The Obama administration's 2009 strategy for curtailing drug trafficking along the Southwest border includes plans to deploy surveillance, detection and inspection technologies, but offers little detail about coordinating those efforts with existing border security programs.
The Office of National Drug Control Policy released on Friday the 2009 National Southwest Border Counternarcotics Strategy, an update to a 2007 strategy for preventing illegal drug trafficking across the border with Mexico. The updated version includes plans to develop technologies that support Southwest border counternarcotics efforts.
"The U.S. officers and agents who defend the Southwest border require state-of-the-art technology to counter the efforts of traffickers, who have proven to be creative and adaptable in their attempts to evade law enforcement," the report said. "The federal government needs to commit resources to the ongoing effort to research, develop and deploy technologies that support the counternarcotics effort."
The technologies on tap include systems that can detect, track and classify threats along the land and maritime borders; wide-area surveillance systems for detection, identification and tracking from the coast to beyond the horizon; inspection technologies to detect narcotics, bulk currency and illegal firearms in cargo; and tools that will allow law enforcement officers to perform border inspections of vehicles and vessels.
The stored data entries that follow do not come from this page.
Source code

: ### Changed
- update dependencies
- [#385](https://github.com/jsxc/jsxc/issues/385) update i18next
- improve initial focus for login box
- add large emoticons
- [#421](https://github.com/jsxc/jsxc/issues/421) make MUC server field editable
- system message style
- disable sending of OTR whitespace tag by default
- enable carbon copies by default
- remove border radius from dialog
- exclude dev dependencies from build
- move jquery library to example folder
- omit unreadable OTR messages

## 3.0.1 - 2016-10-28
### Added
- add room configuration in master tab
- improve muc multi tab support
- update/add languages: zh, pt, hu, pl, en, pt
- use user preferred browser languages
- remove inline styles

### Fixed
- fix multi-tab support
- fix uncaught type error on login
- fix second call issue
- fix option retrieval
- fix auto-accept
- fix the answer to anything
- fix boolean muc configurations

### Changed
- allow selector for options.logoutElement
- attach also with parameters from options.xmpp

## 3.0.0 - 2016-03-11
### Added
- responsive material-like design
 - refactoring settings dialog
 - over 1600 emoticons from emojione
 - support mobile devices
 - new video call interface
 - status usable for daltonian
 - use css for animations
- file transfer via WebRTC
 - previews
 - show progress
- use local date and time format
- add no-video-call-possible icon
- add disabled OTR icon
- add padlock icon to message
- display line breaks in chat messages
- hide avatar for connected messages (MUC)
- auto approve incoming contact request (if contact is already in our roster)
The strategy will be funded through fiscal 2010 budget requests and the economic stimulus plan, which supports broader efforts to reduce drug trafficking and secure the Southwest border, including $642 million from the Justice Department, $96 million from the Homeland Security Department, $95 million from the Defense Department and $450 million from the State Department. While the plan doesn't detail budget figures for the technology components, some key investments that could help fund the initiative are $100 million for nonintrusive inspection systems and $100 million for DHS' Secure Border Initiative, both included in the stimulus plan, and $10 million in the president's fiscal 2010 budget request for the Customs and Border Protection Bureau's automated license plate reader program. The latter will contribute to a national database that contains the license plate numbers of criminal suspects, so they can be more easily spotted and arrested as they cross the border.
"Technology is absolutely essential to anti-drug efforts on the border, both to interdict drugs headed north from Mexico, and to interdict cash and weapons going south into Mexico," said an official with the Office of National Drug Control Policy, who asked to not be named. Although some technology will be provided to state and local authorities, the majority of funding is designed to support front-line Customs and Border Protection personnel, the source added.
Homeland Security and Justice helped develop the strategy, though it makes little mention of how the administration will coordinate with federal agencies that already have border programs in place, to ensure efforts to deploy technologies don't conflict or overlap. For example, DHS began work on SBInet, the technology component of its Secure Border Initiative, in May, installing networked towers armed with sensors and cameras to monitor a stretch of the U.S.-Mexican border in Arizona for illegal crossers. The strategy does not explain how -- or if -- SBInet's IT systems and applications will be used to support the efforts to curtail drug trafficking.
"There are some areas that [administration officials] need to nail down with more detail -- one being the coordination of the drug strategy with the existing homeland security strategy," said David Bodenheimer, a partner at the Washington law firm Crowell and Moring, where he heads the homeland security practice. He also wrote a paper for the Journal of Homeland Security on technology requirements for border protection.
"Many of the technologies that are identified are being worked on at DHS, the Defense Department and the intelligence agencies; they're the subject of research and procurements. The concept is right; now there just needs to be a game plan for implementation that leverages the technology advances in one area, such as homeland security or intelligence, to support the drug policies."
Bodenheimer emphasized the need to integrate computer systems to detect an array of contraband, including drugs, large amounts of currency, radioactive materials and weapons.
"That is a more complex challenge that will require a more complicated system than rolling out a series of technology solutions, but the Homeland Security Act requires that factors of commerce and economics and efficiency be taken into account as part of the homeland security mission; those factors therefore need to be weighted here," he said.
DHS spokeswoman Amy Kudwa said the administration's strategy to prevent drug trafficking from Mexico complements the department's broader efforts to secure the Southwest border.
"SBInet is an important component of the broader border security plan, whose goal is to have agencies and the administration work together in collaboration; to not to have any silos," Kudwa said. "SBInet is an asset that we at DHS bring to the table."